▶ [What the task requires]:
The lines to copy from the data below are those that hold the string "right".
___ Task input
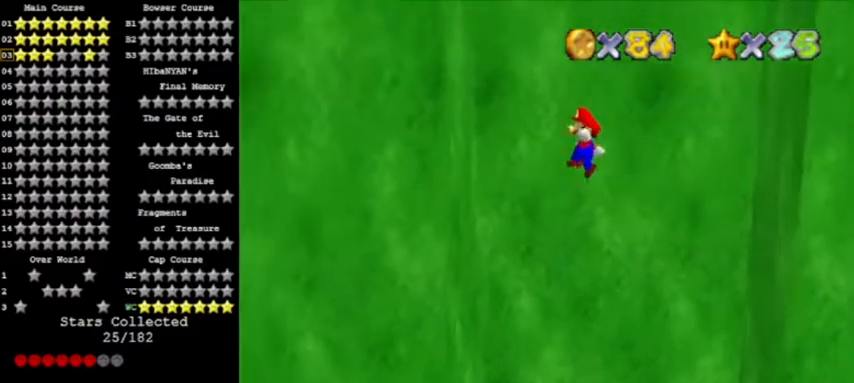
Gameplay with a controller (Nintendo layout); each line is a JSON object with the inputs held at the frame after it. "events" lists button and stick changes between this image and that frame as [ms after this image, input, new state], when the widget could be followed in between. Not read: L3 R3.
{"buttons": ["A"], "left_stick": "right", "events": [[100, "left_stick", "left"], [134, "A", "up"], [300, "A", "down"], [334, "left_stick", "right"]]}
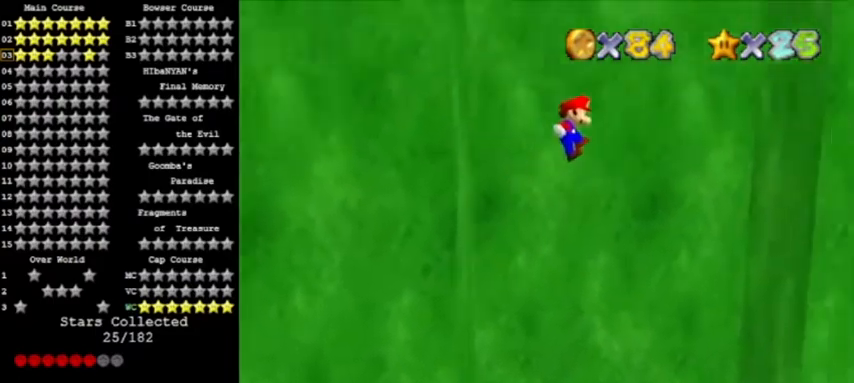
{"buttons": [], "left_stick": "right", "events": [[400, "A", "up"]]}
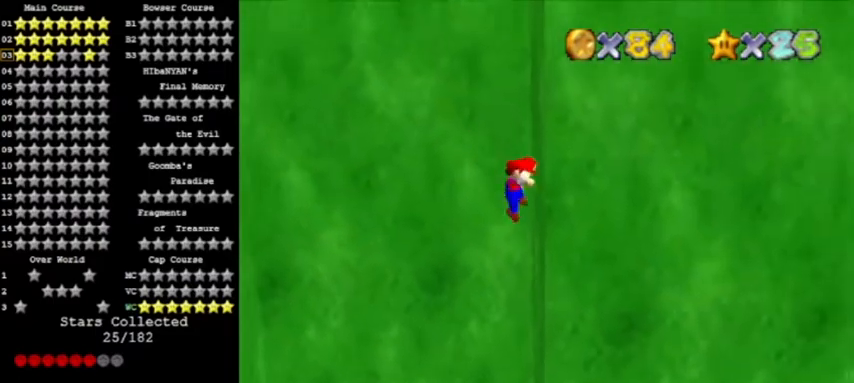
{"buttons": [], "left_stick": "left", "events": [[67, "A", "down"], [67, "left_stick", "left"], [301, "A", "up"]]}
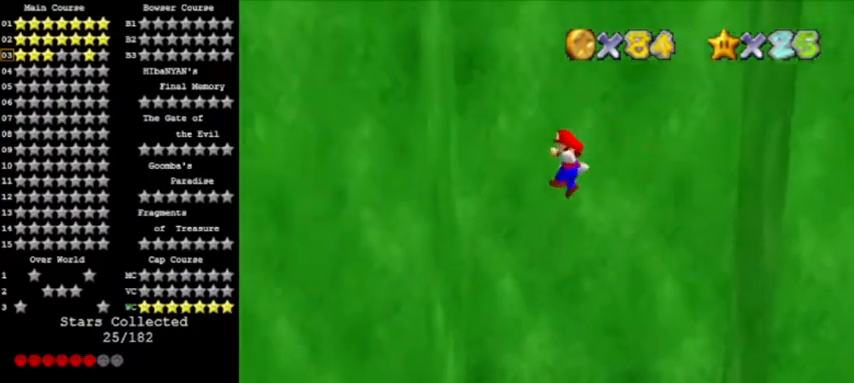
{"buttons": ["A"], "left_stick": "right", "events": [[334, "A", "down"], [367, "left_stick", "right"]]}
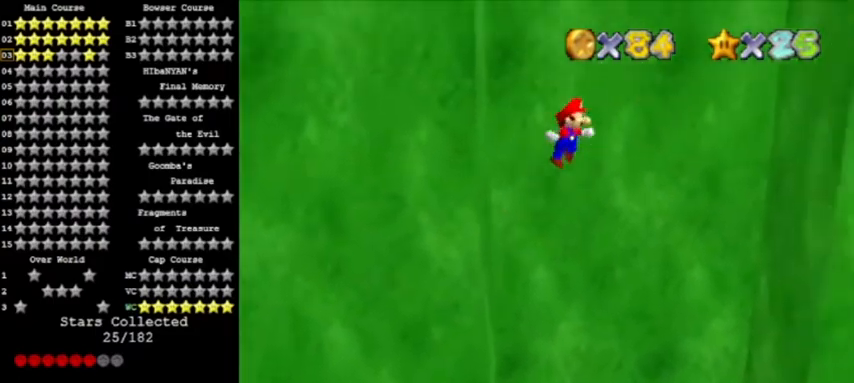
{"buttons": [], "left_stick": "right", "events": [[434, "A", "up"]]}
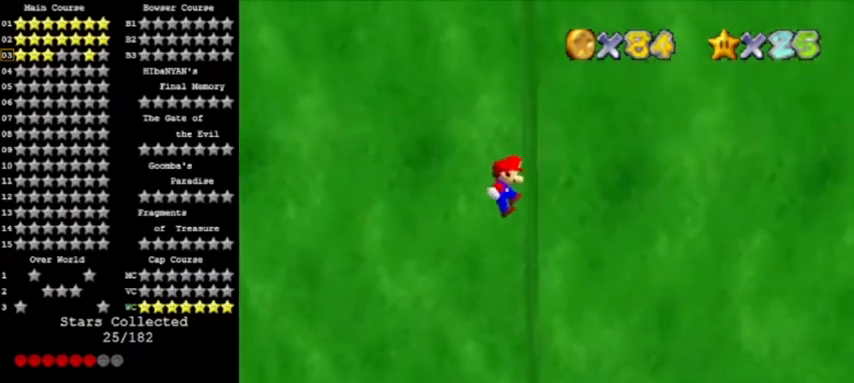
{"buttons": ["A"], "left_stick": "left", "events": [[100, "A", "down"], [167, "left_stick", "left"]]}
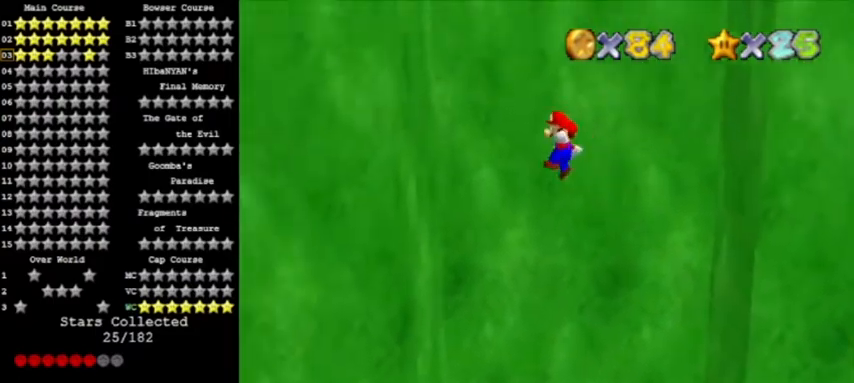
{"buttons": ["A"], "left_stick": "center", "events": [[33, "left_stick", "center"], [200, "left_stick", "left"], [300, "A", "up"], [400, "A", "down"], [400, "left_stick", "center"]]}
______
▶ [Response for this exercise]:
{"buttons": ["A"], "left_stick": "right", "events": [[100, "left_stick", "left"], [134, "A", "up"], [300, "A", "down"], [334, "left_stick", "right"]]}
{"buttons": [], "left_stick": "right", "events": [[400, "A", "up"]]}
{"buttons": ["A"], "left_stick": "right", "events": [[334, "A", "down"], [367, "left_stick", "right"]]}
{"buttons": [], "left_stick": "right", "events": [[434, "A", "up"]]}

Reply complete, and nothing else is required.